* **Exercise**:
Lines below starting with the line with "pinky pip: (435, 195)" and going on through the line with "thumb mcp: (505, 153)" must be output exactly; the rest of the records must be left out.

(Records provided)

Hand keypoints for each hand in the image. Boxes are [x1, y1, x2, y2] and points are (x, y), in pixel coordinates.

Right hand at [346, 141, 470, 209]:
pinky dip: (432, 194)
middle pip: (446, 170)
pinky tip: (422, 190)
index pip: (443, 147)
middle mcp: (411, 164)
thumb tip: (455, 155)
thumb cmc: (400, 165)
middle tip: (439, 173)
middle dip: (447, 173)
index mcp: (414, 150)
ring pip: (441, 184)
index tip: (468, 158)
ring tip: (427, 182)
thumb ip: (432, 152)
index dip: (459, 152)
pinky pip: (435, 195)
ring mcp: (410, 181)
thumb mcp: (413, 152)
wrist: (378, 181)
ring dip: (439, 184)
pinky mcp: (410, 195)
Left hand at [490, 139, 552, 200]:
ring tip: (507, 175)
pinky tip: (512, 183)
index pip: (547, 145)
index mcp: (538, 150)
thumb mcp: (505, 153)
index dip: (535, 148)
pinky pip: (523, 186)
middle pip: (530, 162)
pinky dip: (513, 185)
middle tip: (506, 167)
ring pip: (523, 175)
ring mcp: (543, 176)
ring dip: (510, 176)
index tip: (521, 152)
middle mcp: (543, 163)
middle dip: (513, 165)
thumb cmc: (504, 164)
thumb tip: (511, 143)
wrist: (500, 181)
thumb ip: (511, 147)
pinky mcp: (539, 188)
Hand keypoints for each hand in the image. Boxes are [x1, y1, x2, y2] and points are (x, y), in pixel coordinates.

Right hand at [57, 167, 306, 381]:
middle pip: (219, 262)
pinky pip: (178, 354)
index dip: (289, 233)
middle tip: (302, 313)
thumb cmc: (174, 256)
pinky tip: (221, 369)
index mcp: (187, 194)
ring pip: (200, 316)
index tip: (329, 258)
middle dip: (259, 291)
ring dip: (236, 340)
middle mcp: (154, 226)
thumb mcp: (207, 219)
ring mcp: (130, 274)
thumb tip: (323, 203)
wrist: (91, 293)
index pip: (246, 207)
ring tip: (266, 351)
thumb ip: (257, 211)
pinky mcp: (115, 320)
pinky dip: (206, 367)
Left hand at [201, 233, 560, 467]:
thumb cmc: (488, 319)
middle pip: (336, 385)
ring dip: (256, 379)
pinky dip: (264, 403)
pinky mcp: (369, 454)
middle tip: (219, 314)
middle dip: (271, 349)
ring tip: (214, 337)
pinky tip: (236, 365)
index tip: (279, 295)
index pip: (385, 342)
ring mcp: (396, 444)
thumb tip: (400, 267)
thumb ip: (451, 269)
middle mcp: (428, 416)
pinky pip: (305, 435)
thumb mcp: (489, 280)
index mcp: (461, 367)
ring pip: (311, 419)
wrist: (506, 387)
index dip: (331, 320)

(End Records provided)

* **Reply**:
pinky pip: (435, 195)
ring mcp: (410, 181)
thumb mcp: (413, 152)
wrist: (378, 181)
ring dip: (439, 184)
pinky mcp: (410, 195)
Left hand at [490, 139, 552, 200]:
ring tip: (507, 175)
pinky tip: (512, 183)
index pip: (547, 145)
index mcp: (538, 150)
thumb mcp: (505, 153)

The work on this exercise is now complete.